La récente multiplication des projets de loi visant les personnes transgenres a entraîné une rhétorique de plus en plus hostile envers la communauté, certains élus posant des questions dégradantes lors des auditions des commissions législatives. Un tel comportement pourrait avoir un effet dissuasif sur les défenseurs trans qui souhaitent s’exprimer contre de nouvelles restrictions, et pourrait aussi causer des dommages durables à une communauté de jeunes trans déjà marginalisée.

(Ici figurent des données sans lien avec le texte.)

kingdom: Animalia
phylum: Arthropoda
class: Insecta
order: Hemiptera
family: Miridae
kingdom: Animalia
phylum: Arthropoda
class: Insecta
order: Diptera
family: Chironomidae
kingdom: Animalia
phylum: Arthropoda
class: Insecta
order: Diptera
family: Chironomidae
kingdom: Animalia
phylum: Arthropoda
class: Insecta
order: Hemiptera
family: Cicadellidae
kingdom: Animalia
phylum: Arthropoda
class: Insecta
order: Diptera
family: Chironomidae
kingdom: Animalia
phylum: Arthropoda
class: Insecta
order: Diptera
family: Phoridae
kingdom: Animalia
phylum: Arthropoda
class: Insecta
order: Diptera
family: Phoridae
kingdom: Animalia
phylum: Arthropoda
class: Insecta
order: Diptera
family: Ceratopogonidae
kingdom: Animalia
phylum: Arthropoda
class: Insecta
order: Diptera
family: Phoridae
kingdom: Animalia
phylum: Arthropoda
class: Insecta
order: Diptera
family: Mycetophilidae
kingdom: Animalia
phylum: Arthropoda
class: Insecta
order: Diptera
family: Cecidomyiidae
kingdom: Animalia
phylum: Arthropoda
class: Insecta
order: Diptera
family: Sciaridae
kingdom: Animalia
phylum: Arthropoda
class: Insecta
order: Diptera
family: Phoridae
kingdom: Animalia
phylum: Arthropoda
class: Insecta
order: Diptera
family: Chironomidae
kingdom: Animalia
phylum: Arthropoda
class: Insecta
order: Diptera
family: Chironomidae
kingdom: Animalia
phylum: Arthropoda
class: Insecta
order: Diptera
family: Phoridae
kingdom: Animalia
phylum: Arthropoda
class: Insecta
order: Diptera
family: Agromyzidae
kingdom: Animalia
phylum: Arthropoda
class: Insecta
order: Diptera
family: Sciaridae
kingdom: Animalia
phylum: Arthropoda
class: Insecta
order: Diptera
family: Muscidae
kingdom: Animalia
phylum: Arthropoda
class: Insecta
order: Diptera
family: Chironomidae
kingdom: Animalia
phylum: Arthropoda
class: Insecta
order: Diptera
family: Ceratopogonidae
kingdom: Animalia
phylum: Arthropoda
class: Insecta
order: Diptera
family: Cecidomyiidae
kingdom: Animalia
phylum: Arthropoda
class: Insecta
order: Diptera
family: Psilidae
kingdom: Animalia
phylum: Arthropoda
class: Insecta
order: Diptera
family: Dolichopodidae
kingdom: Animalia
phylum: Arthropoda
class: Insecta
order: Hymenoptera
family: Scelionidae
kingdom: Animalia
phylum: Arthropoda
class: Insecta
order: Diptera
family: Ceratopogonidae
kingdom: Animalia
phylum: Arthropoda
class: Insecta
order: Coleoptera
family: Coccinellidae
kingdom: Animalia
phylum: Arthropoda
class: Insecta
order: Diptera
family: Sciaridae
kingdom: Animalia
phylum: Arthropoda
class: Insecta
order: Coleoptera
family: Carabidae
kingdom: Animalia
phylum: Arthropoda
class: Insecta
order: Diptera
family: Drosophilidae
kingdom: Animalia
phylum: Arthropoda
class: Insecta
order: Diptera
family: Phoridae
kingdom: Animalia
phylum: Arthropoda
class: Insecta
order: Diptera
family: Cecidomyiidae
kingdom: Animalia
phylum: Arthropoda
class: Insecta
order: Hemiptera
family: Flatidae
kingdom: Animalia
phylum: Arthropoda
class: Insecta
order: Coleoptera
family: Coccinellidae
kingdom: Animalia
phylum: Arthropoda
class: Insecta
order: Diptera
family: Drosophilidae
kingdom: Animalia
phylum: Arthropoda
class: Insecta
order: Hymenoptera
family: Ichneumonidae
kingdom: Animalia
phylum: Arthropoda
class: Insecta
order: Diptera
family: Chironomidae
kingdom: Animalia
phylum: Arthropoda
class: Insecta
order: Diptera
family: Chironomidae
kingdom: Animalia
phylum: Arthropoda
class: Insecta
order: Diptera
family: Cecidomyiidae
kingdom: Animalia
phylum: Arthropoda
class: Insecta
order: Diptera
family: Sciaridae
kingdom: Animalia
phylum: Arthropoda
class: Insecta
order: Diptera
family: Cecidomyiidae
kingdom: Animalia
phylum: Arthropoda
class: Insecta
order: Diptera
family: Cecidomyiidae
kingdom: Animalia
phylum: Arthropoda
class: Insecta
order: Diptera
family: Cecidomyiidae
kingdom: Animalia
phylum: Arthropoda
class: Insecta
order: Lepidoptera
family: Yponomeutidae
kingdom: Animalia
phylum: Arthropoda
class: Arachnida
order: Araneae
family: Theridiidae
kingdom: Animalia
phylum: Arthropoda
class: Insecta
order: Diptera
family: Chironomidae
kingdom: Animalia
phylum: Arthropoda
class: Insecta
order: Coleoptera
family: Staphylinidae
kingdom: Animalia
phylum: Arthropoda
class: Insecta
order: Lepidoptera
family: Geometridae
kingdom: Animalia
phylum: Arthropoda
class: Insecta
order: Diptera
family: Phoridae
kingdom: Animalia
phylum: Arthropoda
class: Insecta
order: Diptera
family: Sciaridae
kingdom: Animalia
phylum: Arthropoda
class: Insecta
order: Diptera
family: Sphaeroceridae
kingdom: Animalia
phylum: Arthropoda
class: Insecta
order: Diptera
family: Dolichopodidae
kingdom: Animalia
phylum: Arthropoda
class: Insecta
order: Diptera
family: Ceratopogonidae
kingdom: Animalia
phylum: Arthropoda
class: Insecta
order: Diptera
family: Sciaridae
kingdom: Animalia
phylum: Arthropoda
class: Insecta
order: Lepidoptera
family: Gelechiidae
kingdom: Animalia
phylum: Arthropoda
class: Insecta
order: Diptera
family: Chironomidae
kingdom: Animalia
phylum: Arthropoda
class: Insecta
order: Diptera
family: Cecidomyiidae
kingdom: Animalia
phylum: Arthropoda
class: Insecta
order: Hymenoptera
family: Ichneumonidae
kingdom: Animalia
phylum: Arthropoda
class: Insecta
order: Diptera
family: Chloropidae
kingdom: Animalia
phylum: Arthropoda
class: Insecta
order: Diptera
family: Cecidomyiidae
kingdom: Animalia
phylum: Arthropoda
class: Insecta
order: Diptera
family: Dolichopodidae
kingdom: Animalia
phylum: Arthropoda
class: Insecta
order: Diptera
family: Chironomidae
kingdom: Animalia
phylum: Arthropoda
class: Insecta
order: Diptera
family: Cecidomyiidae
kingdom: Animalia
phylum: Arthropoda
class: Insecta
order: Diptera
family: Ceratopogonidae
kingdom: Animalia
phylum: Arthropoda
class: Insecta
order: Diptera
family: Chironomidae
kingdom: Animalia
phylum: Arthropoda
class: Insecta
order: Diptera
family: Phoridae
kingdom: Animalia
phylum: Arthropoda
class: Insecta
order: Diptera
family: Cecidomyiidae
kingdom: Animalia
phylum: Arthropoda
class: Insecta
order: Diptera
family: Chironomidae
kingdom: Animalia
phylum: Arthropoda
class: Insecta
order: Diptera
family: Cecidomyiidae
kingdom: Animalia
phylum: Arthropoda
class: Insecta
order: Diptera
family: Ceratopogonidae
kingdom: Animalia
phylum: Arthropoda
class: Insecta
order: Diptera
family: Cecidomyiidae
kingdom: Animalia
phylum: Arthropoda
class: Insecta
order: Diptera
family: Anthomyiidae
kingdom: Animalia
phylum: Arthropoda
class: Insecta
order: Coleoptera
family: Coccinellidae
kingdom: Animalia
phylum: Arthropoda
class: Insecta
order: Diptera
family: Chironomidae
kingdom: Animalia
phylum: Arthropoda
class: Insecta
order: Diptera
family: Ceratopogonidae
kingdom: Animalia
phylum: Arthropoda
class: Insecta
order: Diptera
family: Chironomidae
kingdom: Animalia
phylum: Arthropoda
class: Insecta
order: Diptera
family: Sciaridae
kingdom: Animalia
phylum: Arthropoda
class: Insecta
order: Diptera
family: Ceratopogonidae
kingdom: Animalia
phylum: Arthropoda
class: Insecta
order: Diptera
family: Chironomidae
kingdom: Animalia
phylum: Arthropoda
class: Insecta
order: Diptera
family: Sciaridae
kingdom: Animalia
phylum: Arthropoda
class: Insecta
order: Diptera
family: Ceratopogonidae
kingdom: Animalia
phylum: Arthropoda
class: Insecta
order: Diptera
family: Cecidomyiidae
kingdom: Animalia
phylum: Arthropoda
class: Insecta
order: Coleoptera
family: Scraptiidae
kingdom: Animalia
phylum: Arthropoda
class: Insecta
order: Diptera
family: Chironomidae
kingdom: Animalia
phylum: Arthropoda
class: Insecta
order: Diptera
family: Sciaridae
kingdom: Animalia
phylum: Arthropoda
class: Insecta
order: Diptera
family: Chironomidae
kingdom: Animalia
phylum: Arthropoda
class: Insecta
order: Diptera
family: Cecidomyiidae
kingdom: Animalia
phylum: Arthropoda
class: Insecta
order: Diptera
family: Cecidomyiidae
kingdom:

Au moins 150 projets de loi visant les personnes transgenres ont été présentés jusqu’à présent cette année, ce qui constitue un record sur une seule année, selon la Human Rights Campaign. Des interdictions des soins d’affirmation de genre pour les mineurs ont déjà été adoptées dans le Dakota du Sud et l’Utah, et des interdictions similaires devraient être signées en loi dans le Tennessee et le Mississippi. L’Arkansas et l’Alabama ont des interdictions qui ont été temporairement bloquées par des juges fédéraux.

L’offensive visant à restreindre les droits des personnes transgenres a شاملé des efforts pour limiter les soins d’affirmation de genre pour les adultes, des propositions d’interdiction des spectacles de drag, ainsi que d’autres mesures que les opposants ont averti qu’elles discrimineraient les personnes transgenres.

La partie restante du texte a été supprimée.